As it panned out, we've written a fairly nasty (speaking frankly) shell script to calculate date rounding for either current or backfill periods, build a single unified query per interval, and send modified output back to logstash and ultimately to a separate (client-facing) ES cluster. We pull data with a top-level terms agg to split by client, then various sub aggs to as required by the eventual visualisations.
Despite the ugliness of the approach, it's achieving what we hoped. Queries to the raw data are light, and response times against the new index have dropped, in some cases (on equivalent queries), from around 40s to around 50ms. The precomputed index is now about 50gb compared to about 40TB for the raw data.
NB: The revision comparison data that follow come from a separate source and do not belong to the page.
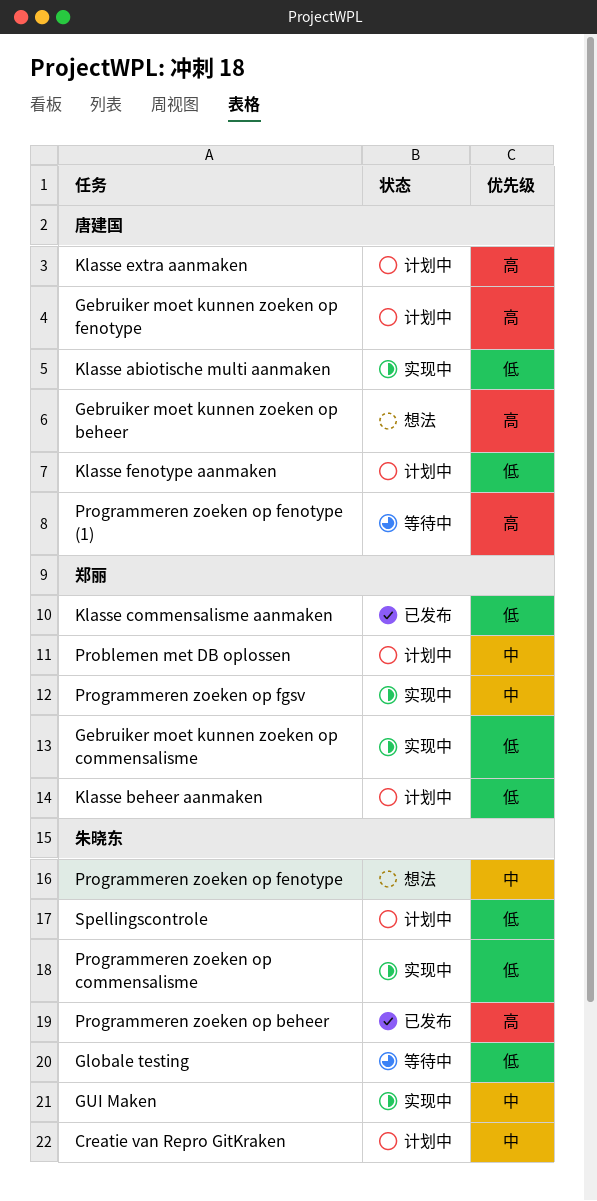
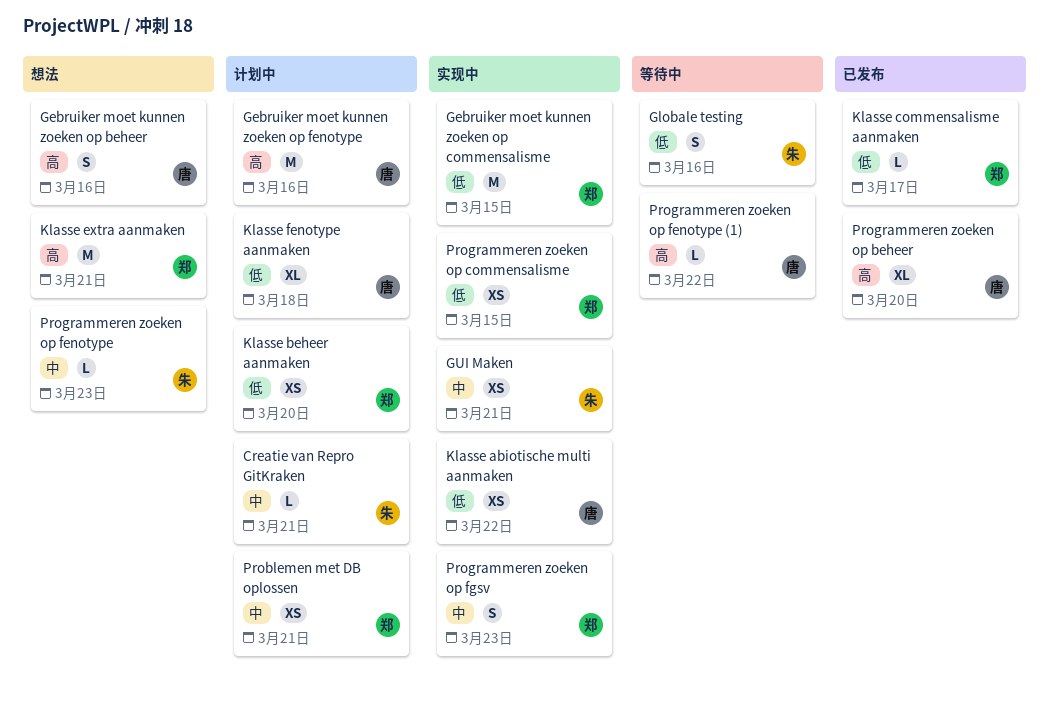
Klasse extra aanmaken, status: 计划中 -> 想法
Klasse extra aanmaken, owner: 唐建国 -> 郑丽
Programmeren zoeken op beheer, owner: 朱晓东 -> 唐建国
Programmeren zoeken op commensalisme, owner: 朱晓东 -> 郑丽
Spellingscontrole: present -> none

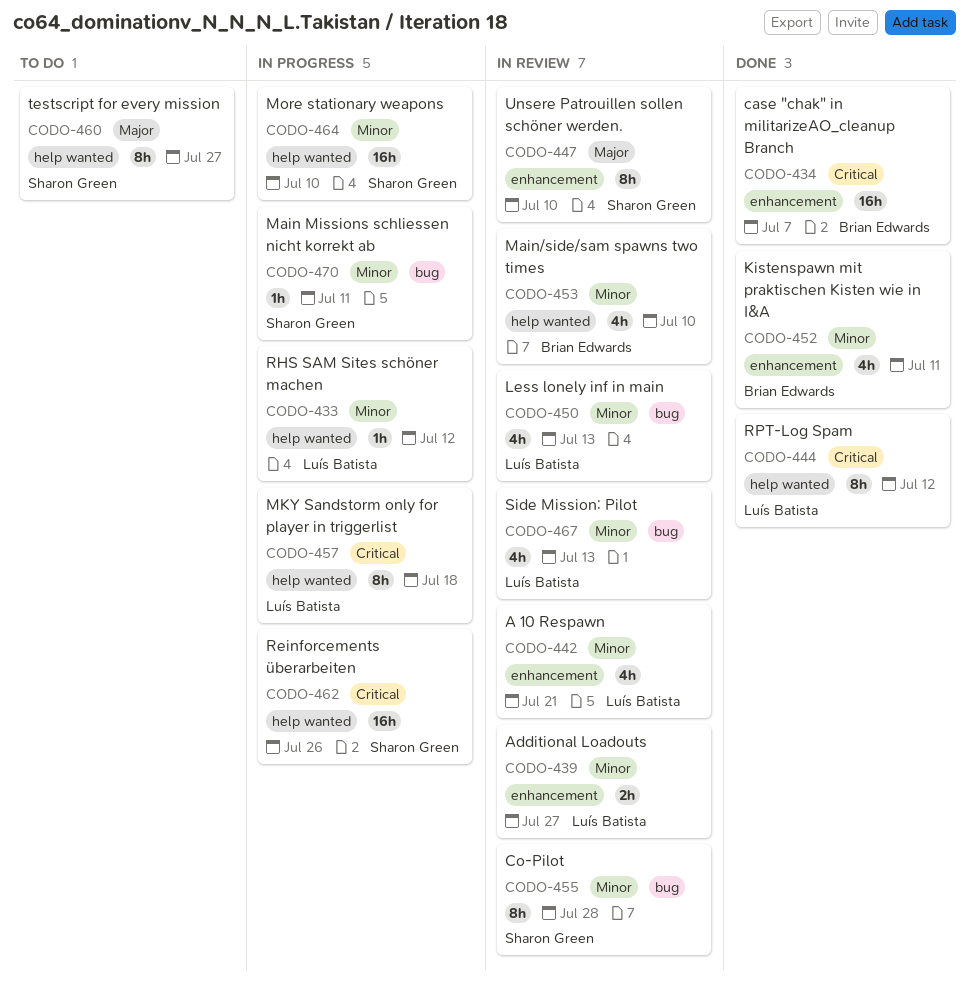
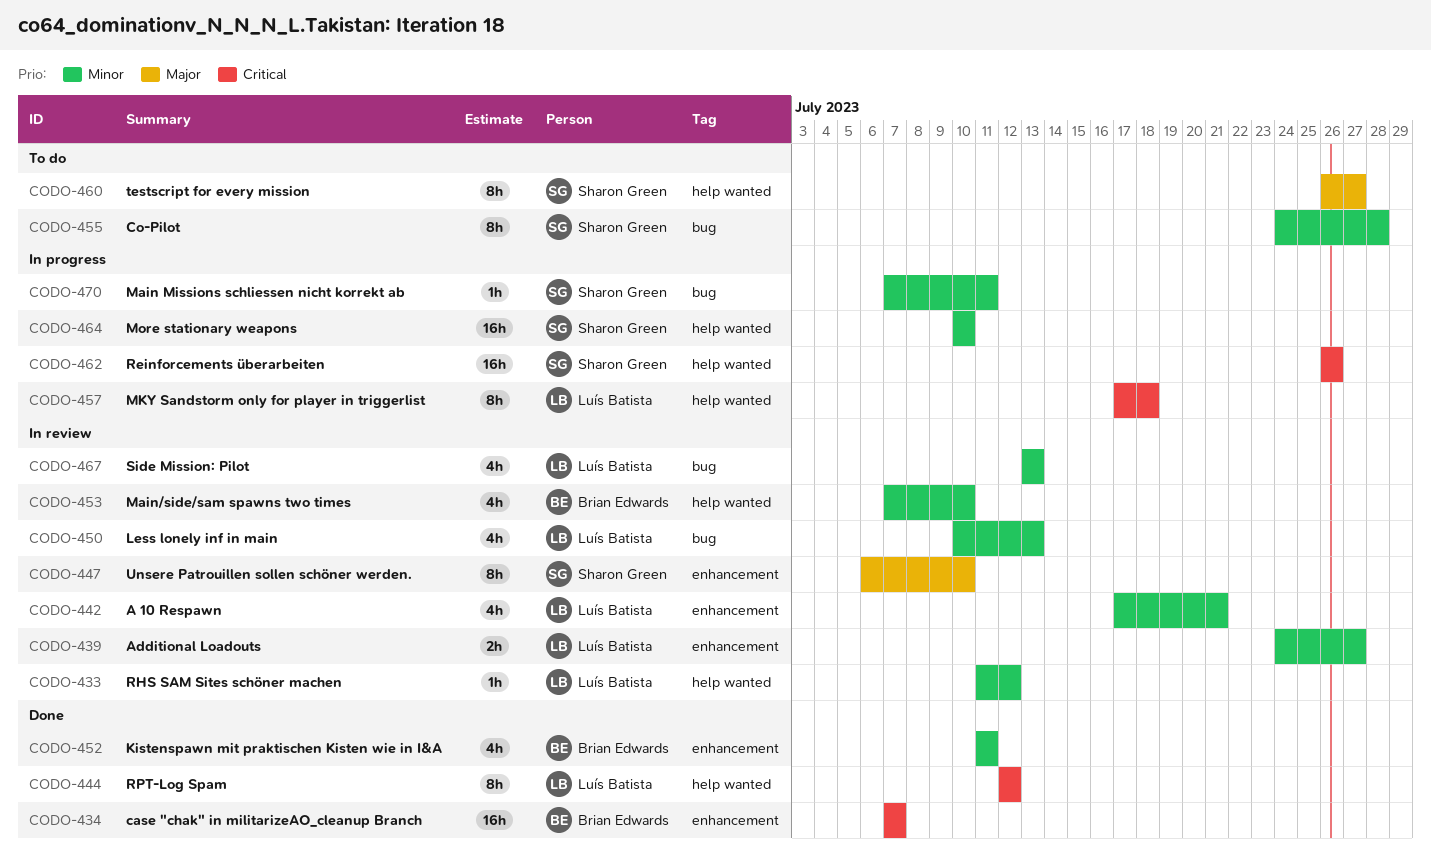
CODO-433, status: In progress -> In review
CODO-455, status: In review -> To do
It's still early and we're expecting these numbers to improve further before it goes live. For example we'll try to get the index size down to something that can be stored entirely in RAM.
We've used the fingerprint
filter in logstash to enable safe replay of logs and "at least once" delivery. Every 5m we query for the 2 previous 5m windows, potentially updating the penultimate window in the process.
Terms aggs now suffer much the same problem as is encountered with sharding, even though we're using a single shard, but we attempt to reduce the error by pulling twice the number of terms per interval as we'll actually query (the ratio will be subject to tuning later). Cardinality and sum values (count in the source data become sum in the new data) seem to benefit more unambiguously from our approach - completely accurate, and far, far quicker.
Some queries over longer periods can still can still take a few seconds. It's likely we'll do a second round of precomputation to create daily 'summaries', so that a query of eg 2 years hits ~700 records, rather than ~200,000. In one concrete example, calculating cardinality of client IPs over a year for a particular site (with cardinality of 4 million) takes about 12 seconds. Previously, that would've brought our cluster to its knees! So it's an improvement. But eg precomputing daily summaries from the 5-minutely data would make it trivial. We haven't tested precomputation of hashes, but from what I've read it will make little difference to a numeric field.
We chose to store one record per-client per-interval, which appears to be more performant than alternatives but does mean reindexing everything if we change the structure. Having a separate type
for each type of data we want would've been a lot more flexible, but we figure that being able to issue a single query for all the data using, and therefore using a single filter, is worth it.